PROMPT 1 >> In the influencer marketing text, which campaigns are said to perform better?
PROMPT 2 >> List every brand the influencer marketing text names as having proven community building to be a successful strategy.

DOCUMENT TEXT >>
* * *
Influencer selection will become more important. By working with a bigger pool of influencers in a first wave, and evaluating the performance of the influencers, consecutive waves of the campaign can be better optimised for the buyer personas you want to target. Campaigns that are executed in multiple waves and that work with influencers on a long-term basis perform better. While influencer marketing tools can greatly help with all of these challenges, well-executed influencer marketing campaigns will keep being labour-heavy in 2020.”

Michael Khalili, VP of Marketing, AspireIQ

From consumer to business markets, advertising over-saturation will continue to motivate customers and decision-makers to seek the advice of those they know, like, and trust. In this world, it is influencers, content creators, customers, and brand advocates that will reconnect brands with their audiences and be the voices that help those brands achieve the authenticity that their audiences crave. Already, brands like Glossier, Revolve, and even Trader Joes, which has over adozen devoted shoppers turned content creators, have proven community building to be a successful strategy, leading many more brands to follow suit in 2020.”
* * *
RECORDS SUPPLIED >>
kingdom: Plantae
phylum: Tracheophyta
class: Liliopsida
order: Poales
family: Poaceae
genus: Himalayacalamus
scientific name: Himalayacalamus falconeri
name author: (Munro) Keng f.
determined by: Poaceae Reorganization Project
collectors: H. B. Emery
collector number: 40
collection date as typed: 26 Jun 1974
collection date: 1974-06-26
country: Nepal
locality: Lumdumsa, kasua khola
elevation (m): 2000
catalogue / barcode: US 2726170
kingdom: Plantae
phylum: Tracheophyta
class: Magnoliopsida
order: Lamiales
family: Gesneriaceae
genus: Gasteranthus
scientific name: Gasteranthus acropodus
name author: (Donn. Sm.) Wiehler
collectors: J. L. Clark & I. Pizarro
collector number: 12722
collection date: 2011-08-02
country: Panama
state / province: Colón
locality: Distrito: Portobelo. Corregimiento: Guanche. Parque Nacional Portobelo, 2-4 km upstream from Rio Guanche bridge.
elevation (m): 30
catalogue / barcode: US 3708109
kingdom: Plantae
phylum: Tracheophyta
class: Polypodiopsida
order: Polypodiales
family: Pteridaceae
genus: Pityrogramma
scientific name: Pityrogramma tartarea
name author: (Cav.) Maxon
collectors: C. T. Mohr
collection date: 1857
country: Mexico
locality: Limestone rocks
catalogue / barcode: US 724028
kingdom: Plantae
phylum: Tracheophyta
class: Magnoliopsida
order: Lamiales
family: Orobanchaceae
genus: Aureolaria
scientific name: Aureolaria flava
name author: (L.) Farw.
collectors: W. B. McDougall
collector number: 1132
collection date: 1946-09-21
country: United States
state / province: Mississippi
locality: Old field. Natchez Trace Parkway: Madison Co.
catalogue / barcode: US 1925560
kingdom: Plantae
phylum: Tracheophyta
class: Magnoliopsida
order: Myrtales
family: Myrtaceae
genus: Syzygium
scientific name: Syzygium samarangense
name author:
* * *
TASK RESULT 1 >> Campaigns that are executed in multiple waves and that work with influencers on a long-term basis.

TASK RESULT 2 >> Glossier, Revolve, Trader Joes